Gastroenterology and Liver Research Group

Our aim is to understand the molecular mechanisms regulating liver inflammation, fibrosis, cirrhosis and cancer as well as using transgenic animals to model human liver disease with a view to developing novel therapeutic agents as well as new tools for diagnostic investigations.

The current focus of the research group is to further understand the role of the glycoprotein CD147 (extracellular matrix metalloproteinase inducer; EMMPRIN) in mediating basic and fundamental aspects of tissue inflammatory responses and carcinogenesis. Our group has made the fundamental discovery that CD147 mediates a process of inflammatory cell aggregation, which determines the extent of liver injury. Based on this novel discovery we found that if CD147 is blocked in vivo a marked reduction in liver injury was seen in mouse models of liver disease, which has the potential to lead to new therapeutic agents.

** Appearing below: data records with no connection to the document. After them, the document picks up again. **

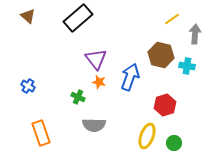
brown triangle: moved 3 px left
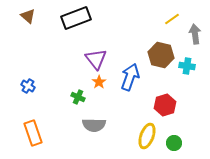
black rectangle: moved 2 px left; rotated 20 degrees clockwise
gray arrow: rotated 12 degrees counterclockwise
orange star: rotated 24 degrees clockwise
orange rectangle: moved 8 px left
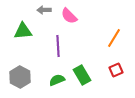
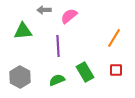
pink semicircle: rotated 96 degrees clockwise
red square: rotated 24 degrees clockwise
green rectangle: moved 3 px right, 3 px up
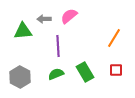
gray arrow: moved 9 px down
green semicircle: moved 1 px left, 6 px up
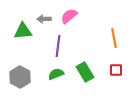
orange line: rotated 42 degrees counterclockwise
purple line: rotated 10 degrees clockwise
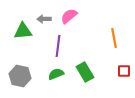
red square: moved 8 px right, 1 px down
gray hexagon: moved 1 px up; rotated 15 degrees counterclockwise
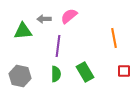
green semicircle: rotated 112 degrees clockwise
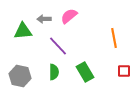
purple line: rotated 50 degrees counterclockwise
green semicircle: moved 2 px left, 2 px up
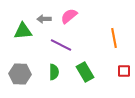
purple line: moved 3 px right, 1 px up; rotated 20 degrees counterclockwise
gray hexagon: moved 2 px up; rotated 10 degrees counterclockwise
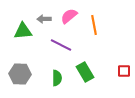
orange line: moved 20 px left, 13 px up
green semicircle: moved 3 px right, 6 px down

Clinical research undertaken by his group examines the use of probiotics to change the composition of the gut flora, treatment of muscle cramps, the use biomarker predictors of liver injury and nutritional interventions in end stage liver disease.

Group Leader:
Professor Nicholas Shackel

Biography:

Professor Shackel is Professor of Medicine at UNSW and Liverpool Hospital. He is a UNSW Academic and a Senior Clinician within the Gastroenterology Department at Liverpool Hospital and leads the Gastroenterology and Liver Research Group within the Ingham Institute for Applied Research.

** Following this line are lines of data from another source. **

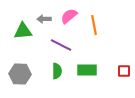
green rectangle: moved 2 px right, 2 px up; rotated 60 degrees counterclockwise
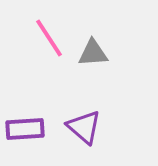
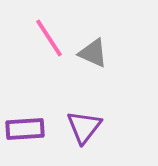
gray triangle: rotated 28 degrees clockwise
purple triangle: rotated 27 degrees clockwise
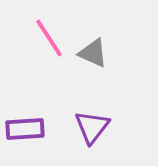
purple triangle: moved 8 px right
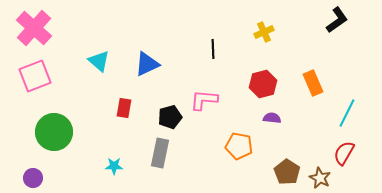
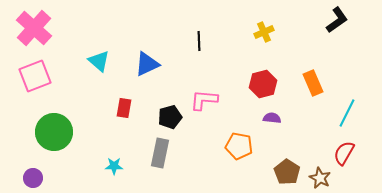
black line: moved 14 px left, 8 px up
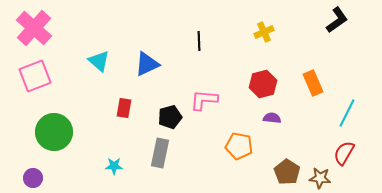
brown star: rotated 20 degrees counterclockwise
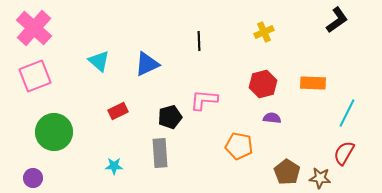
orange rectangle: rotated 65 degrees counterclockwise
red rectangle: moved 6 px left, 3 px down; rotated 54 degrees clockwise
gray rectangle: rotated 16 degrees counterclockwise
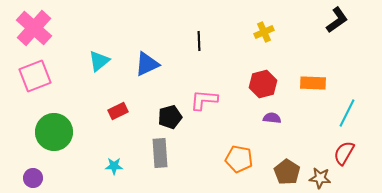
cyan triangle: rotated 40 degrees clockwise
orange pentagon: moved 13 px down
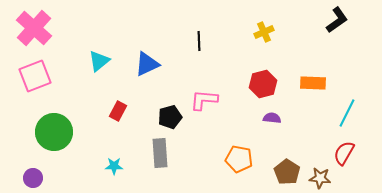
red rectangle: rotated 36 degrees counterclockwise
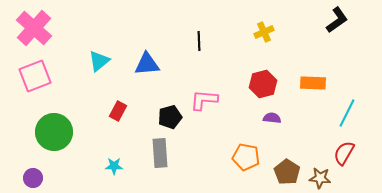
blue triangle: rotated 20 degrees clockwise
orange pentagon: moved 7 px right, 2 px up
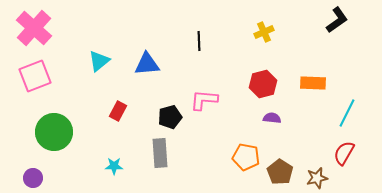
brown pentagon: moved 7 px left
brown star: moved 3 px left; rotated 20 degrees counterclockwise
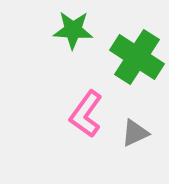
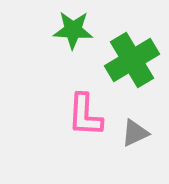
green cross: moved 5 px left, 3 px down; rotated 26 degrees clockwise
pink L-shape: moved 1 px left, 1 px down; rotated 33 degrees counterclockwise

Professor Shackel is internationally acknowledged for his pioneering of functional genomics methods to study human liver disease. His significant novel findings include:

1. Identification of a Th1 immune phenotype in Hepatitis C virus (HCV)-associated liver injury

2. Identification of increased WNT pathway gene expression in biliary liver disease

3. Identification of the collagen receptor, discoidin domain receptor 1 (DDR1), on human hepatocytes and its increased expression in human cirrhosis

4. Identification of increased arginine-glutamic acid repeat (RERE) and trans-alternate splicing in HCV cirrhosis

5. Identification of EMMPRIN (extracellular matrix metalloproteinase inducer) in human cirrhosis

6. The initial description of the Hedgehog pathway in human liver disease

Professor Shackels’ research has been presented at National and International meetings including Singapore (the Asia Pacific Association for the Study of the Liver) and the USA (American Association for the Study Liver Disease). Most recently he was invited to give the Systems Biology plenary talk in the post-graduate workshop at the American Association for the Study Liver Disease in Boston, 2012.